Dans le livre collectif, publié à l’issue d’un colloque, Les narrations de la mort,
sous la
direction de Régis Bertrand, Anne Carol et Jean-Noël Pelen
(Presses
Universitaires de Provence, 2005, 296 p.), la communication de
Marie-Françoise
Attard-Maraninchi (p. 123-135), intitulée
« Récits de morts au
front : du mythe à la réalité » a
été préparée à partir des lettres
écrites à sa famille pendant la Grande Guerre par Jean
Norton Cru. Certaines de
ces lettres avaient déjà été citées
dans la biographie de J.-N. Cru rédigée par
sa sœur Hélène dans l’édition 1967 de Du
témoignage par Jean-Jacques Pauvert (1). Il semble que Marie-Françoise
Attard-Maraninchi ait l’intention de publier l’ensemble de la correspondance.
Ici il s’agit seulement de l’utiliser pour apporter une contribution à la
problématique du colloque tenu à Aix-en-Provence en novembre 2003.
Si le thème de la mort a déjà été
largement abordé dans des ouvrages portant sur la Première
Guerre mondiale, il est toujours utile de donner à lire les
condamnations par J.-N. Cru des clichés sur « la
mort héroïque », du bourrage de crâne
par la presse, ou encore des effets littéraires de certains
romanciers : « Je considère comme sacrilège
de faire avec notre sang et nos angoisses de la matière à
littérature », écrit J.-N. Cru à
sa sœur Alice le 22 janvier 1917.
Surtout, ces pages disent, documents à l’appui, que le
grand livre de 1929 exprime une pensée née de
la guerre, déjà exposée à ses proches pendant
la guerre. Nous étions quelques-uns à défendre cette opinion et il est
toujours intéressant de la voir confirmée (2).
Rémy Cazals, Janvier 2006
(1) Le grand livre de J.-N.
Cru, Témoins, a été édité en 1929.
Pour toucher un public plus large, l’auteur en a donné une version allégée en
1930, sous le titre Du témoignage,
chez Gallimard. Cette édition comprend, sur 100 pages, une synthèse par JNC
lui-même, et une anthologie de textes de combattants, sur 130 pages. L’édition
Pauvert de 1967 ne reprend pas l’anthologie mais inclut une biographie de J.-N.
Cru par Hélène Vogel. Diverses éditions récentes ne donnent ni l’anthologie, ni
la biographie.

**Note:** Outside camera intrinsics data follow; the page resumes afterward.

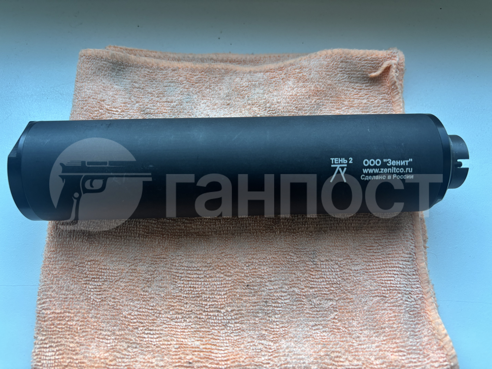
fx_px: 370
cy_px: 184
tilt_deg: -71.6
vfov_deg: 53.1
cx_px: 246
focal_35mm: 26
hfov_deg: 67.3
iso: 125
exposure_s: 1/109
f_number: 1.6
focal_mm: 5.96
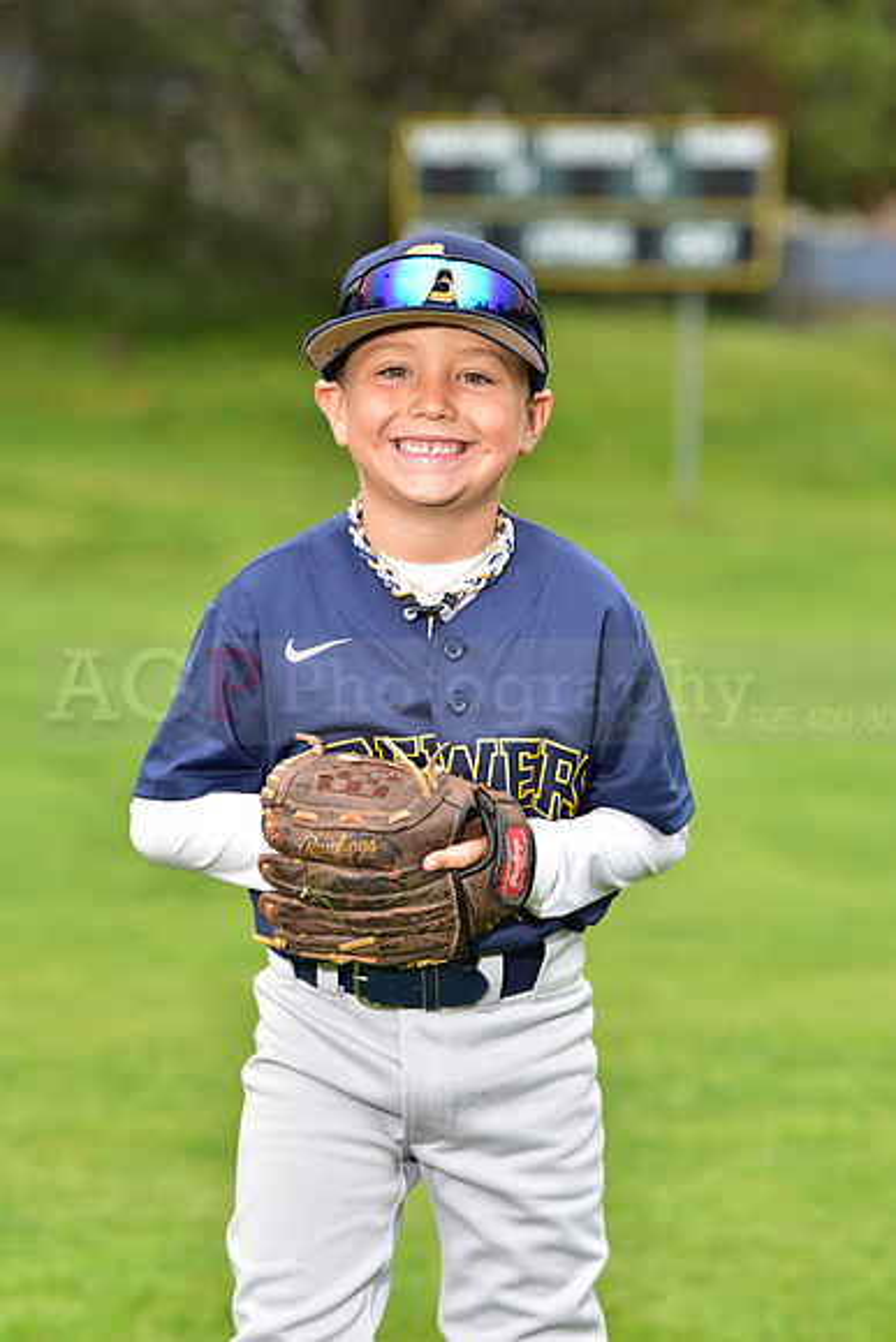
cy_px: 671
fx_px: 5596
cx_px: 448
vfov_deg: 13.7
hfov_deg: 9.2
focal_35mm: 150
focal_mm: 150
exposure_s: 1/250
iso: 400
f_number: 5.6
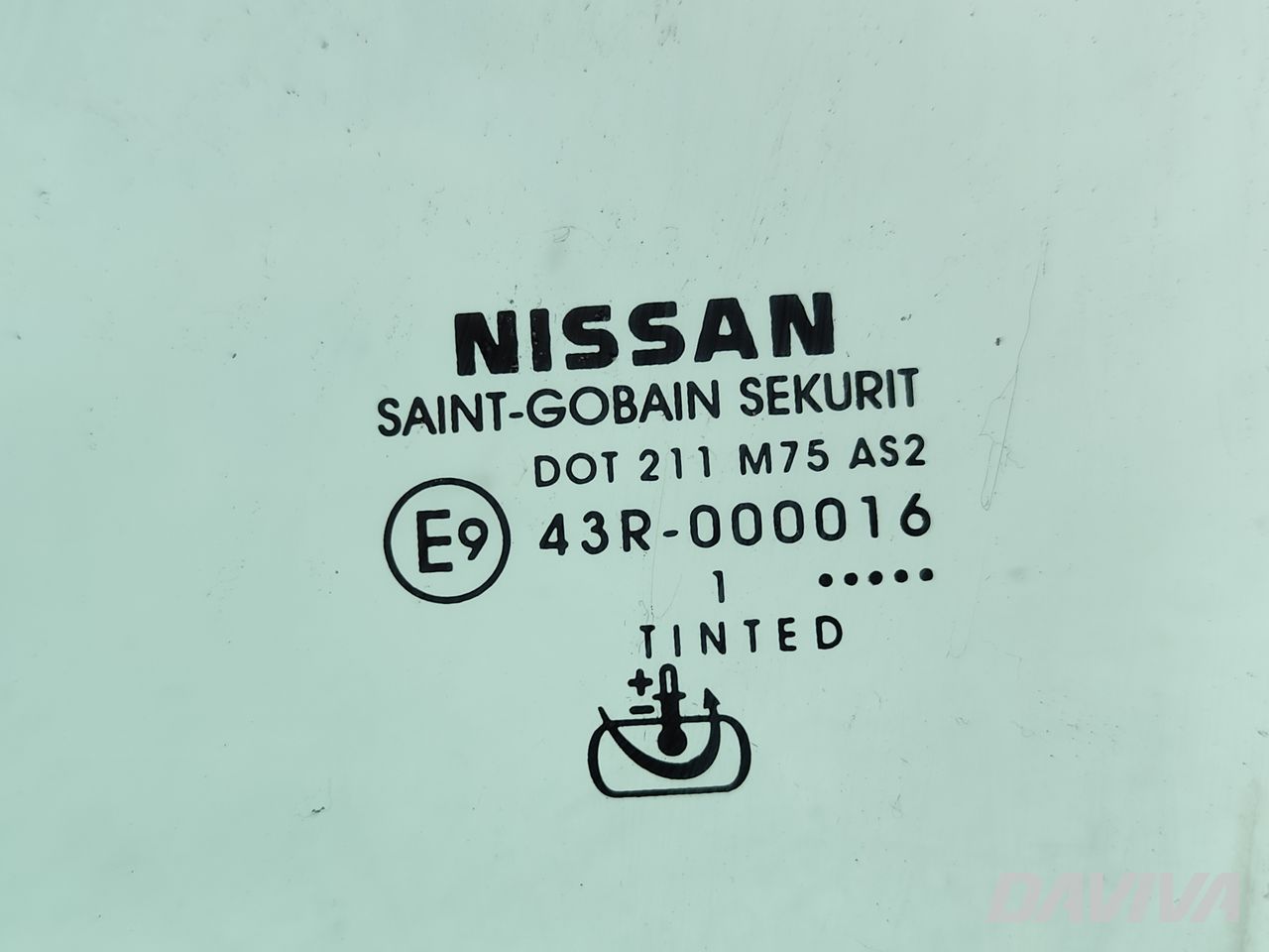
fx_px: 1430
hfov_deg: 47.9
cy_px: 476
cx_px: 634
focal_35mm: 39
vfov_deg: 36.8
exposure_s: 1/80
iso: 50
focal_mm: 6.19
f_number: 1.65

Si l’on recule devant la lecture des 727 pages très denses de Témoins, si l’on se contente de survoler
les 100 pages d’une édition amputée de Du
témoignage, on court le risque de rétrécir la pensée de JNC, surtout si, en
outre, on y apporte quelques présupposés.
(2) Voir Rémy Cazals et
Frédéric Rousseau, 14-18, le cri d’une
génération, Toulouse, Privat, 2001, particulièrement p. 97-109 ; Rémy
Cazals, « 1914-1918 : oser penser, oser écrire », Genèses, n° 46, mars 2002, p.
26-43 ; Frédéric Rousseau, Le procès
des témoins de la Grande Guerre, l’Affaire Norton Cru, Paris, Seuil, 2003.